Paula Martín recibe la felicitación de los más jóvenes en la ceremonia de entrega de premios del AIG Women's Open.

Mis tiempos de cuando todavía era mucho menos ducha en estas lides del golf -si cabe- son recuerdos de una ventana desde la que se podía ver un renombrado campo de golf y ante la que me quedaba absorta ansiando ser capaz de hacer volar la bola como cualquiera de los privilegiados amateurs que desfilaban por allí en horas en las que el resto de la humanidad nos dedicábamos a levantar el país, o al menos a intentarlo.

Tengo que confesar, atento y paciente lector, que, por aquel entonces, mi ignorancia supina sobre los fundamentos del swing, por mucho que el famoso libro de Ben Hogan reposara con condescendencia en mi estantería, y sobre la forma correcta de cuadrar la cara del palo, ese mandamiento absoluto y universal, me llevaban a pensar que cualquier impacto de bola seguro que superaría con creces el mío, aunque se fuera directa al rough.
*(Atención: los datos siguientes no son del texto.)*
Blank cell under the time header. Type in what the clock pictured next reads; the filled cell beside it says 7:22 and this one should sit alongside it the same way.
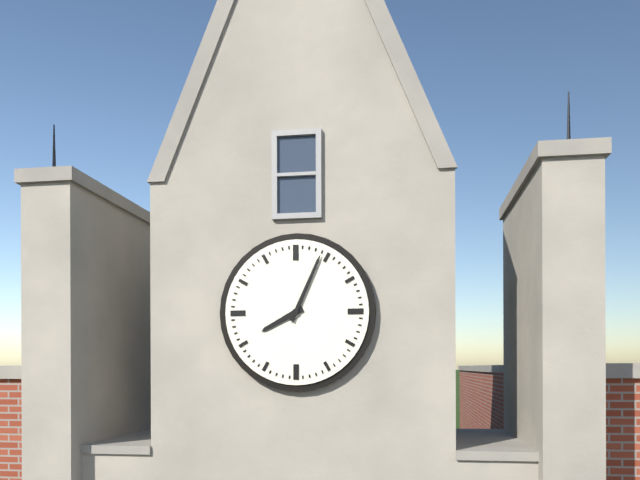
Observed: 8:04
La impredecibilidad de su resultado era suficiente para mantenerme firmemente convencida de ello. En nueve de cada diez intentos no levantaba la bola y, cuando conseguía que así fuera, admiraba ojiplática el milagro de verla salir y ello pese a tener un swing mucho menos convencional que el real de Eamonn Darcy o el de ficción de Happy Gilmore, con un grip fuerza ocho, ángulo de ataque ascendente (con un hierro siete) y un plano visiblemente out-in. Señores instructores del mundo os animo a uniros en una sonora carcajada ante semejante prodigio.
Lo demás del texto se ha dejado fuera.